===== Provided data =====

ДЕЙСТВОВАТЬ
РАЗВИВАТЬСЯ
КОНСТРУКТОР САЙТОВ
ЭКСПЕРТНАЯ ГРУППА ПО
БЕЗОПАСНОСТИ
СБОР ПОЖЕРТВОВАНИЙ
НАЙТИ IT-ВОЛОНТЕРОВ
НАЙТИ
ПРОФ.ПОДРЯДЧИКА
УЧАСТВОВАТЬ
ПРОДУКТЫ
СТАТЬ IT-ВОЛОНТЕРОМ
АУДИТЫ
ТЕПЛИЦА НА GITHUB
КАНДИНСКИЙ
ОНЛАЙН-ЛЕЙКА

=====
===== Provided data =====

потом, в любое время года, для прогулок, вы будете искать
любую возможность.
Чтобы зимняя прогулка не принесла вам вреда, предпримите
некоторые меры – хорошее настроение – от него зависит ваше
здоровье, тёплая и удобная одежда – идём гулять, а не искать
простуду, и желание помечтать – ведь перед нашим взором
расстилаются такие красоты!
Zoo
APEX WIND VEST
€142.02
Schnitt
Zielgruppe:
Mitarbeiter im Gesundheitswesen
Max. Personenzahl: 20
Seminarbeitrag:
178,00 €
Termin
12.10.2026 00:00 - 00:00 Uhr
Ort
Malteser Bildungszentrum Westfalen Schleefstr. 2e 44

=====

The task
Render the data between the lines holding "ДЕЙСТВОВАТЬ" and "ОНЛАЙН-ЛЕЙКА", inclusive, as a Markdown table with the columns Row and Entry: one numbered row per line, with blank lines skipped.

Answer for this exercise
| Row | Entry |
|---|---|
| 1 | ДЕЙСТВОВАТЬ |
| 2 | РАЗВИВАТЬСЯ |
| 3 | КОНСТРУКТОР САЙТОВ |
| 4 | ЭКСПЕРТНАЯ ГРУППА ПО |
| 5 | БЕЗОПАСНОСТИ |
| 6 | СБОР ПОЖЕРТВОВАНИЙ |
| 7 | НАЙТИ IT-ВОЛОНТЕРОВ |
| 8 | НАЙТИ |
| 9 | ПРОФ.ПОДРЯДЧИКА |
| 10 | УЧАСТВОВАТЬ |
| 11 | ПРОДУКТЫ |
| 12 | СТАТЬ IT-ВОЛОНТЕРОМ |
| 13 | АУДИТЫ |
| 14 | ТЕПЛИЦА НА GITHUB |
| 15 | КАНДИНСКИЙ |
| 16 | ОНЛАЙН-ЛЕЙКА |